There are things that wind around my life like spirals. I have lived with circles, medicine wheels, compasses central to my life for a number of years now. I’ve worked and discussed and shared in circles; I’ve observed my own cycles of learning and creativity; I’ve tracked the waxing and waning of the moon; I’ve followed the cyclical rhythms of the day; I’ve honoured the seasons.

But part of my mind has always been trapped in linearity. A linear world view superimposed by a cyclical world view is doubly exhausting. There is the deep ancient knowledge that there should be periods of rest, but modern life seems unceasing, like a rushing river: moving fast, moving forward. There is momentum, always momentum. There are goals – there is progress. There is the fear that once something is past, it is past; that there is only forward or back. Or nothing.
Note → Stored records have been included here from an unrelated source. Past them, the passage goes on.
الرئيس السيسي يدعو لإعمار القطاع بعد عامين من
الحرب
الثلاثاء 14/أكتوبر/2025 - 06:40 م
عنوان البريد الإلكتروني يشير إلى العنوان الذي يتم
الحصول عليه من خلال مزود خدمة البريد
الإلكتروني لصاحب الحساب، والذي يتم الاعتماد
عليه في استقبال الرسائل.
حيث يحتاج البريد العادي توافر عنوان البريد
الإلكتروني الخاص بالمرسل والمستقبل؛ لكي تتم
I layer on new things in my life. And I let go of other things. But sometimes, I am learning, it is not an ending, just a rest, just a turn in the wheel to a place where there is more space to breathe. Sometimes years go by before I return to the same place. Sometimes years go by before a passion is reignited. Sometimes years go by before I return to a friendship that I thought I had lost. But I am learning, truly, that life goes around in circles.

A few weeks ago I was feeling discouraged at how I let my garden go wild by the end of each summer. I wondered if I should keep planting things. I felt guilt that I hadn’t planted garlic yet, the one thing that takes no effort at all to grow in my backyard. I thought, “Here are all of these things I was recently passionate about. Am I letting them go? Is that the end?”
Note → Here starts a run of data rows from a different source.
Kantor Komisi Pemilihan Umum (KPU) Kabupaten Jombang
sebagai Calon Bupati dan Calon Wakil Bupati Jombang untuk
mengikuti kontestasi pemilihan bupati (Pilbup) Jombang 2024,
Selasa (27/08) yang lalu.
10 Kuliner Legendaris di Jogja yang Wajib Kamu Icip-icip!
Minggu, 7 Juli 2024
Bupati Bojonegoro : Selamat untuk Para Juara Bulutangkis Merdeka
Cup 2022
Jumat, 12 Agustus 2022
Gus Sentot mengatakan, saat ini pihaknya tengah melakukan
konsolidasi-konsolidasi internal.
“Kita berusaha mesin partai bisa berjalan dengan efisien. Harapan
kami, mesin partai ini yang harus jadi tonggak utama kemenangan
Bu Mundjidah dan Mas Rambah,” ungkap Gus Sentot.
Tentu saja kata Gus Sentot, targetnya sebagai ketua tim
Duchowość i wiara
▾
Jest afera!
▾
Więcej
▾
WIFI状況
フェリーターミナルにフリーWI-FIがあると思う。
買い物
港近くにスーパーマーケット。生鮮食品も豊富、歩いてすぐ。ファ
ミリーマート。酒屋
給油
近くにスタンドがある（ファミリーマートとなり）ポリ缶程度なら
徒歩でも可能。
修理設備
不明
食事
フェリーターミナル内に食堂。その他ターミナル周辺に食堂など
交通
But then, as I was talking to a friend, I said, “But what if I don’t plant anything this year? What if I don’t plant the garlic? That doesn’t mean I’ll never plant anything again. Sometimes it’s time for the ground to lie fallow. Sometimes that’s what the soil needs.”

As I said this, I felt a deep spacious breath in my lungs. There are seasons; there are cycles. There is usually another chance, when the time is right.

Sometimes my mind judges that I should let go of things, let go of strong feelings, but I don’t. Nothing in life is that linear. Instead my thoughts move in a circle; I thread and rethread the labyrinth in my heart. I find my way in and out, back in and back out, until each time the journey is smoother, less painful, less arduous. Until the letting go comes, in its own time, when I am ready, when I have wrung out everything I can learn, when the jagged edges are smooth and gentle.

Sometimes a fire goes out, and I relight it. Sometimes I unravel a bit, and then create something better. I forgive myself. I forgive other people.

This is how balance comes: not through sameness, not through remaining always in a neutral state, but through seasons of wild abundance and seasons of quiet sparseness.

I want my children to learn this: that it’s possible to put things aside and come back to them when the time is right; that sometimes the only way through is by trial and error; that what seems like an ending usually makes space for something new; that so often we need darkness and quiet for the seeds to grow.